**Bacaan untuk Ditelaah**
####################
Bukan Hanya Sebatas Semangat Pada Pengetahuan
Kami
poetera dan poeteri Indonesia,
mengakoe
bertoempah darah jang satoe, tanah air Indonesia.
Kami
poetera dan poeteri Indonesia,
mengakoe
berbangsa jang satoe, bangsa Indonesia.
Kami
poetera dan poeteri Indonesia,
mendjoendjoeng bahasa persatoean, bahasa Indonesia.
Itulah
teks Sumpah Pemuda, yang untuk pertama kalinya diikrarkan di Jakarta pada 28
Oktober 1928. hari yang bersejarah bagi bangsa Indonesia sebagai landasan utama
gerakan kebangkitan nasional. Sekaligus perekat yang mempersatukan anak bangsa
dari berbagai suku dan agama.
Hingga 85
tahun kemudian setelah diikrarkan, ternyata semangat Sumpah Pemuda 28 Oktober
1928 belum sepenuhnya dijiwai oleh setiap insan Indonesia, termasuk
pemuda. Apa indikasinya?
####################
**Data yang Diberikan**

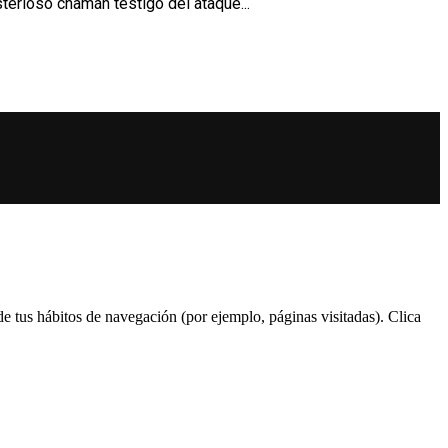
terioso chamán testigo del ataque...
 de tus hábitos de navegación (por ejemplo, páginas visitadas). Clica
####################
**Tugas Tertulis 1**
Tuliskan ulang bagian bacaan tentang Sumpah Pemuda yang dimulai dengan "Bukan Hanya Sebatas" dan berlanjut sampai "persatoean, bahasa Indonesia.", tanpa mengubah satu kata pun.
**Tugas Tertulis 2**
Tentukan apakah setiap pernyataan berikut sesuai dengan bacaan tentang Sumpah Pemuda. Jawab ya atau tidak, lalu kutip kata-kata dari bacaan yang menjadi dasarnya.
(a) Sumpah Pemuda pertama kali diikrarkan di Jakarta.
(b) Menurut bacaan, semangat Sumpah Pemuda sudah sepenuhnya dijiwai oleh setiap insan Indonesia.
(c) Sumpah Pemuda disebut sebagai perekat yang mempersatukan anak bangsa dari berbagai suku dan agama.
**Tugas Tertulis 3**
Tolong lanjutkan bacaan tentang Sumpah Pemuda, dimulai tepat setelah kalimat terakhirnya.
Materi ini berdiri sendiri dan terpisah dari bacaan tentang Sumpah Pemuda.

**Kotak Jawaban 1**
Bukan Hanya Sebatas Semangat Pada Pengetahuan
Kami
poetera dan poeteri Indonesia,
mengakoe
bertoempah darah jang satoe, tanah air Indonesia.
Kami
poetera dan poeteri Indonesia,
mengakoe
berbangsa jang satoe, bangsa Indonesia.
Kami
poetera dan poeteri Indonesia,
mendjoendjoeng bahasa persatoean, bahasa Indonesia.

**Kotak Jawaban 2**
(a) Ya: "yang untuk pertama kalinya diikrarkan di Jakarta pada 28 Oktober 1928"
(b) Tidak: "semangat Sumpah Pemuda 28 Oktober 1928 belum sepenuhnya dijiwai oleh setiap insan Indonesia"
(c) Ya: "Sekaligus perekat yang mempersatukan anak bangsa dari berbagai suku dan agama."

**Kotak Jawaban 3**
Bila
saja sudah dijiwai, tentu tak perlu terjadi bentrokan antara pelajar dengan
pelajar, antara pelajar SMA 6 dan SMA 70 Jakarta yang menewaskan Alawi Yusianto
Putra. mahasiswa dengan mahasiswa, di Universitas Negeri Makassar yang
menewaskan seorang mahasiswa dan yang terakhir antara mahasiswa dan polisi di
kampus Universitas Pamulang Tangerang Selatan, yang membuat Kapolsek Pamulang
jatuh tersungkur dan berbuntut pada penangkapan 9 mahasiswa.
Sejak
dulu kala, Indonesia dihuni oleh penduduk dengan berbagai macam etnis, agama,
dan golongan. Ketika para penjajah datang, mereka secara berkelompok melakukan
perlawanan. Hasilnya, Indonesia tetap dijajah. Sampai kemudian timbul kesadaran
untuk bersatu melalui pembentukan Boedi Oetomo pada 20 Mei 1908.
Kesadaran
untuk bersatu sebagai bangsa kemudian memuncak pada 28 Oktober 1928 ketika para
pemuda dari berbagai pulau dan etnis, seperti Jong Celebes, Jong Java, Jong Soenda,
Jong Sumatranen, Jong Betawi, dan sebagainya mengikrarkan Sumpah Pemuda:
bertanah air satu, Tanah Air Indonesia; berbangsa satu, bangsa Indonesia; dan
berbahasa satu, Bahasa Indonesia. Para pemuda yang terdiri atas berbagai latar
belakang itu melebur menjadi satu: Indonesia!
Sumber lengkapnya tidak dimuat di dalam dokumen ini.